On his bicycle, a top-hatted Fortune and Weedon man delivers a basket of canned spam to Beauclerk House for the New Year's Eve United Nations Dance, where several of the film's couples come together. Tom and Joan "argue" about his being "out of reach." He presses her against a pillar, and they kiss. Cut to the just-married couple running down the steps to the cheers of friends and family. Joan's new job: Gilbey's driver. "I endeavor to give every satisfaction," she declares, saluting him.

==Cast==
- Michael Wilding as Tom Gilbey
- Penelope Dudley-Ward as Joan Heseltine
- Lilli Palmer as Brigid Knudsen
- Claude Dauphin as François de Freycinet
- Albert Lieven as Felix Dembowski
- Peggy Cummins as Bobbie Heseltine
- Margaret Rutherford as Lady Christabel Beauclerk
- Martin Miller as Schmidt
- Roland Culver as Sir Cosmo Brandon
- Paul Demel as M. Saladoff
- Beryl Measor as Miss Faljambe
- Guy Middleton as Captain Standish
- Esma Cannon as Queenie
- Ivor Barnard as Mr. Quiel
- Paul Bonifas as Monsieur Rolland
- Richard Turner as delivery man
- Gordon Begg as Grandfather Gilbey
- Felix Aylmer as Mr Spaggot
- Judith Furse as Elise Batter-Jones
- André Randall as Dutch officer
- Gerard Heinz as Polish officer
- Irene Handl as Delegate (uncredited)

==Production==
Harold French had directed the successful stage production of French without Tears starring Rex Harrison. He later called the film:
A bit of wickedness on Tolly de Grunwald's part because it wasn't good and made no real sense. Tolly, who was a lovely old villain, had found a backer and her persuaded Terry to lend his name to it. And of course Terry, who was then in the Air Force, needed the money. By the time we were shooting, I knew it wasn't Terry's dialogue. Penelope Dudley Ward was in it and she had a lovely comedy sense with a very light touch.

==Critical reception==
The Monthly Film Bulletin wrote: "Terence Rattigan and Anatole de Grunwald have produced here a subtle comedy of manners truly in the tradition which reached scintillating heights with Frederick Lonsdale's plays. Clive Brook's brilliant translation of one of those plays (On Approval) to the screen is likely to form a stiff measure for anything else in the same class for some time to come. This piece nevertheless is gay and charming, caricaturing with tolerant incisiveness the classes of English people who used to impress or exasperate most foreigners and amuse or exasperate their fellow-countrymen. Polished acting contributes much to this success. Margaret Rutherford as Lady Beauclerk and Roland Culver as her Foreign Office nephew contribute most, but there are efficient performances from Michael Wilding, Penelope Ward, Lilli Palmer and others. Generous work by the production department has been well used by director and cameramen to create a pre-war spaciousness in the sets."

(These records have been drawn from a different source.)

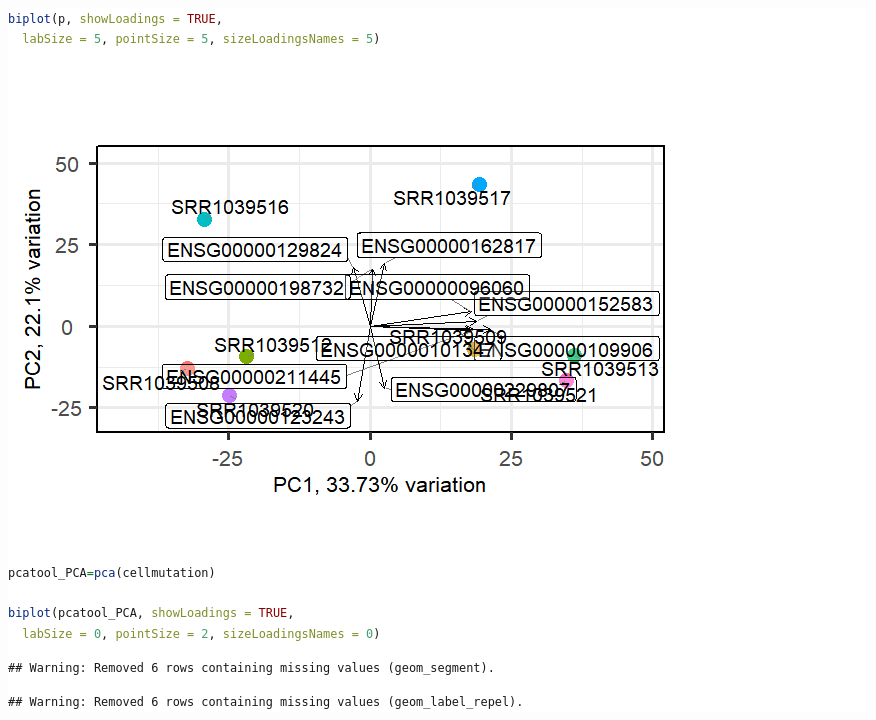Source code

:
 ```r
biplot(p, showLoadings = TRUE,
  labSize = 5, pointSize = 5, sizeLoadingsNames = 5)
```

![](PCA_DrugCell_files/figure-html/unnamed-chunk-16-2.png)

```r
pcatool_PCA=pca(cellmutation)

biplot(pcatool_PCA, showLoadings = TRUE,
  labSize = 0, pointSize = 2, sizeLoadingsNames = 0)
```

```
## Warning: Removed 6 rows containing missing values (geom_segment).
```

```
## Warning: Removed 6 rows containing missing values (geom_label_repel).
```
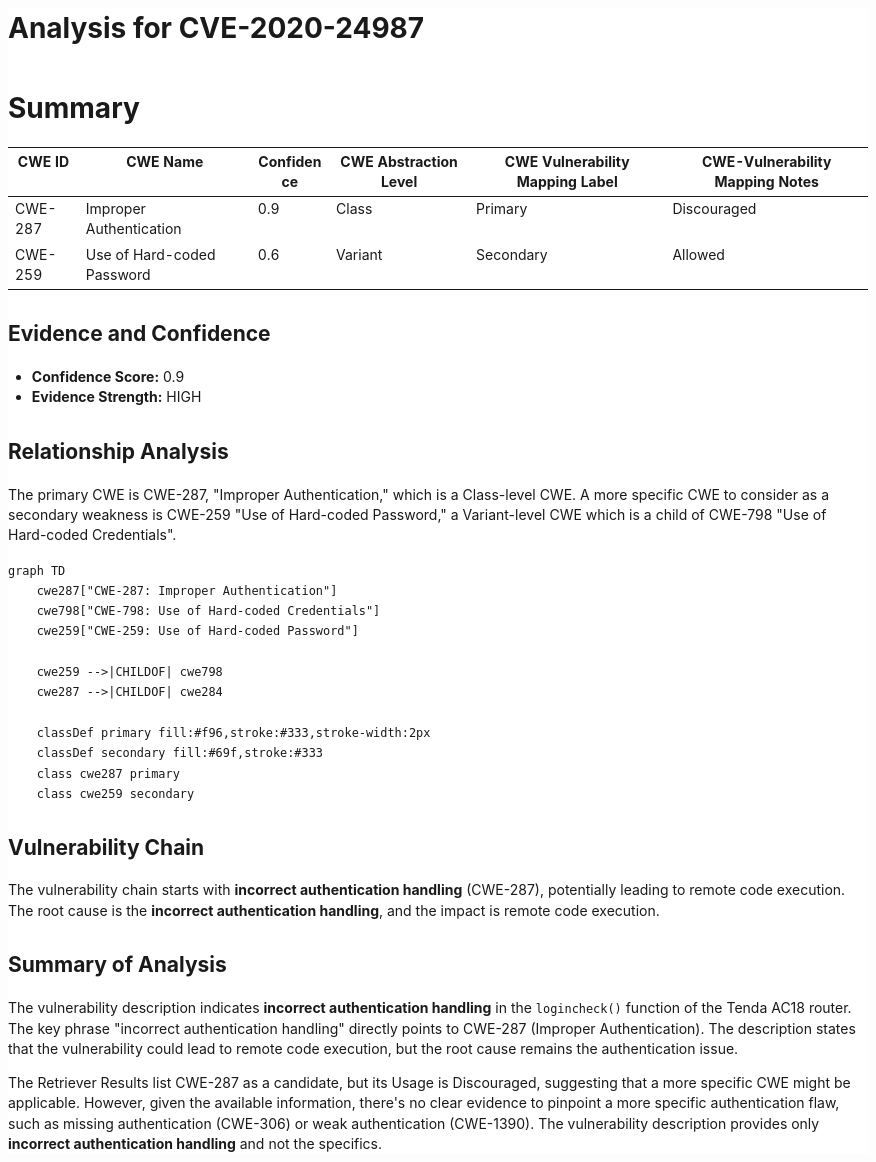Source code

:# Analysis for CVE-2020-24987

# Summary
| CWE ID | CWE Name | Confidence | CWE Abstraction Level | CWE Vulnerability Mapping Label | CWE-Vulnerability Mapping Notes |
|---|---|---|---|---|---|
| CWE-287 | Improper Authentication | 0.9 | Class | Primary | Discouraged |
| CWE-259 | Use of Hard-coded Password | 0.6 | Variant | Secondary | Allowed |

## Evidence and Confidence

*   **Confidence Score:** 0.9
*   **Evidence Strength:** HIGH

## Relationship Analysis
The primary CWE is CWE-287, "Improper Authentication," which is a Class-level CWE. A more specific CWE to consider as a secondary weakness is CWE-259 "Use of Hard-coded Password," a Variant-level CWE which is a child of CWE-798 "Use of Hard-coded Credentials".

```mermaid
graph TD
    cwe287["CWE-287: Improper Authentication"]
    cwe798["CWE-798: Use of Hard-coded Credentials"]
    cwe259["CWE-259: Use of Hard-coded Password"]

    cwe259 -->|CHILDOF| cwe798
    cwe287 -->|CHILDOF| cwe284

    classDef primary fill:#f96,stroke:#333,stroke-width:2px
    classDef secondary fill:#69f,stroke:#333
    class cwe287 primary
    class cwe259 secondary
```

## Vulnerability Chain
The vulnerability chain starts with **incorrect authentication handling** (CWE-287), potentially leading to remote code execution. The root cause is the **incorrect authentication handling**, and the impact is remote code execution.

## Summary of Analysis
The vulnerability description indicates **incorrect authentication handling** in the `logincheck()` function of the Tenda AC18 router. The key phrase "incorrect authentication handling" directly points to CWE-287 (Improper Authentication). The description states that the vulnerability could lead to remote code execution, but the root cause remains the authentication issue.

The Retriever Results list CWE-287 as a candidate, but its Usage is Discouraged, suggesting that a more specific CWE might be applicable. However, given the available information, there's no clear evidence to pinpoint a more specific authentication flaw, such as missing authentication (CWE-306) or weak authentication (CWE-1390). The vulnerability description provides only **incorrect authentication handling** and not the specifics.

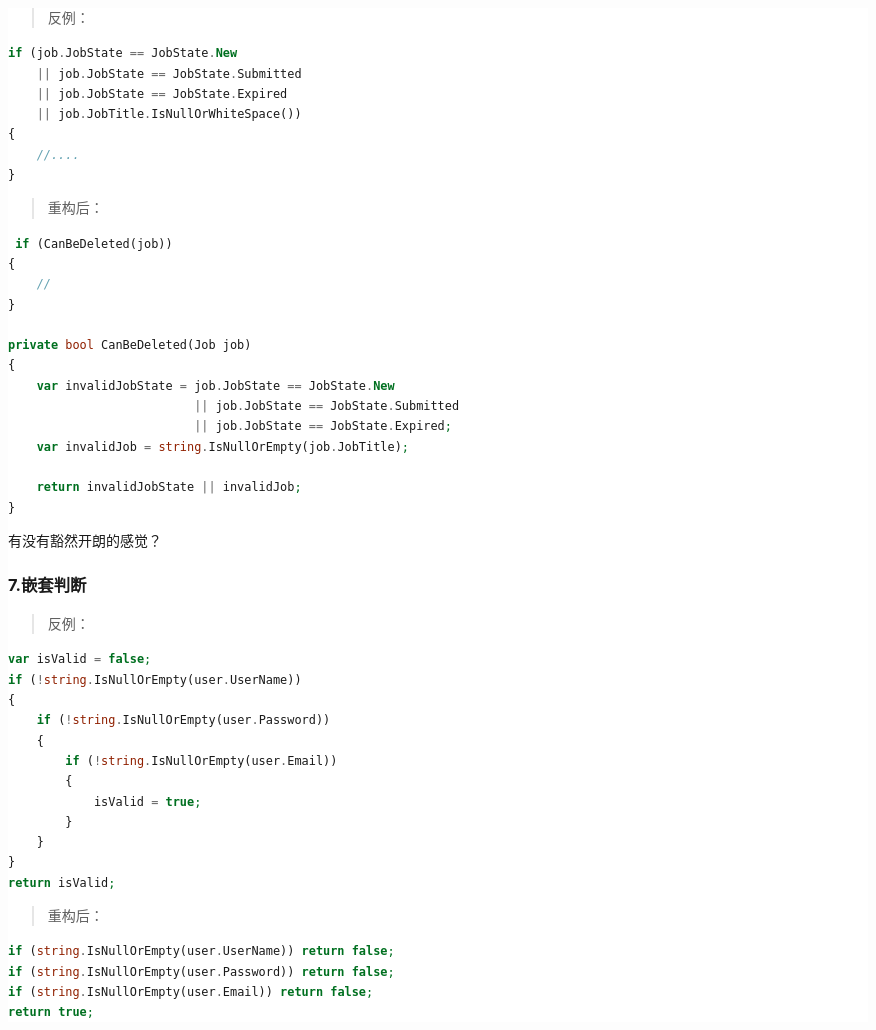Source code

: > 反例：

```php
if (job.JobState == JobState.New
    || job.JobState == JobState.Submitted
    || job.JobState == JobState.Expired
    || job.JobTitle.IsNullOrWhiteSpace())
{
    //....
}
```

> 重构后：

```php
 if (CanBeDeleted(job))
{
    //
}

private bool CanBeDeleted(Job job)
{
    var invalidJobState = job.JobState == JobState.New
                          || job.JobState == JobState.Submitted
                          || job.JobState == JobState.Expired;
    var invalidJob = string.IsNullOrEmpty(job.JobTitle);

    return invalidJobState || invalidJob;
}
```

有没有豁然开朗的感觉？

### 7.嵌套判断

> 反例：

```php
var isValid = false;
if (!string.IsNullOrEmpty(user.UserName))
{
    if (!string.IsNullOrEmpty(user.Password))
    {
        if (!string.IsNullOrEmpty(user.Email))
        {
            isValid = true;
        }
    }
}
return isValid;
```

> 重构后：

```php
if (string.IsNullOrEmpty(user.UserName)) return false;
if (string.IsNullOrEmpty(user.Password)) return false;
if (string.IsNullOrEmpty(user.Email)) return false;
return true;
```
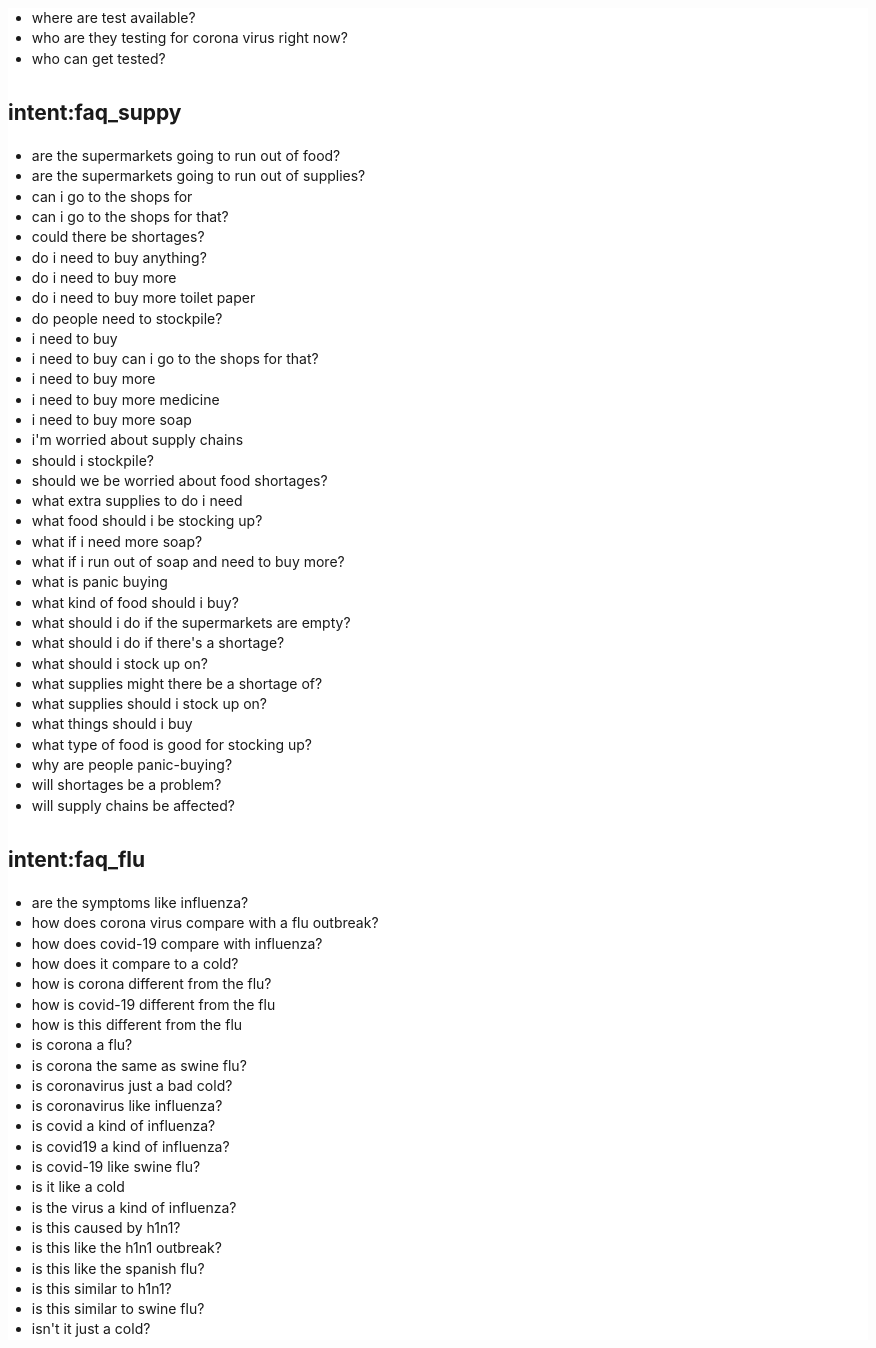 - where are test available?
- who are they testing for corona virus right now?
- who can get tested?

## intent:faq_suppy
- are the supermarkets going to run out of food?
- are the supermarkets going to run out of supplies?
- can i go to the shops for
- can i go to the shops for that?
- could there be shortages?
- do i need to buy anything?
- do i need to buy more
- do i need to buy more toilet paper
- do people need to stockpile?
- i need to buy
- i need to buy can i go to the shops for that?
- i need to buy more
- i need to buy more medicine
- i need to buy more soap
- i'm worried about supply chains
- should i stockpile?
- should we be worried about food shortages?
- what extra supplies to do i need
- what food should i be stocking up?
- what if i need more soap?
- what if i run out of soap and need to buy more?
- what is panic buying
- what kind of food should i buy?
- what should i do if the supermarkets are empty?
- what should i do if there's a shortage?
- what should i stock up on?
- what supplies might there be a shortage of?
- what supplies should i stock up on?
- what things should i buy
- what type of food is good for stocking up?
- why are people panic-buying?
- will shortages be a problem?
- will supply chains be affected?

## intent:faq_flu
- are the symptoms like influenza?
- how does corona virus compare with a flu outbreak?
- how does covid-19 compare with influenza?
- how does it compare to a cold?
- how is corona different from the flu?
- how is covid-19 different from the flu
- how is this different from the flu
- is corona a flu?
- is corona the same as swine flu?
- is coronavirus just a bad cold?
- is coronavirus like influenza?
- is covid a kind of influenza?
- is covid19 a kind of influenza?
- is covid-19 like swine flu?
- is it like a cold
- is the virus a kind of influenza?
- is this caused by h1n1?
- is this like the h1n1 outbreak?
- is this like the spanish flu?
- is this similar to h1n1?
- is this similar to swine flu?
- isn't it just a cold?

The Glasgow Herald felt the film suffered in comparison to Rattigan and de Grunwald's previous success, French Without Tears, and regretted the absence of director Anthony Asquith's "light, witty touch". The reviewer wrote that Wilding "(is) pleasant as the embodiment of the joke and Penelope Ward is charming as the trimmings to it. Roland Culver is beautifully suave in a small part, and Margaret Rutherford has a nice bit of philanthropic lunacy to do".

Variety wrote that despite "admirable direction and excellent photography, the story ambles along to no definite denouement. Therefore it's not a strong candidate for the American market. Smart dialog and witticisms galore are not sufficient to sustain so elemental a love story."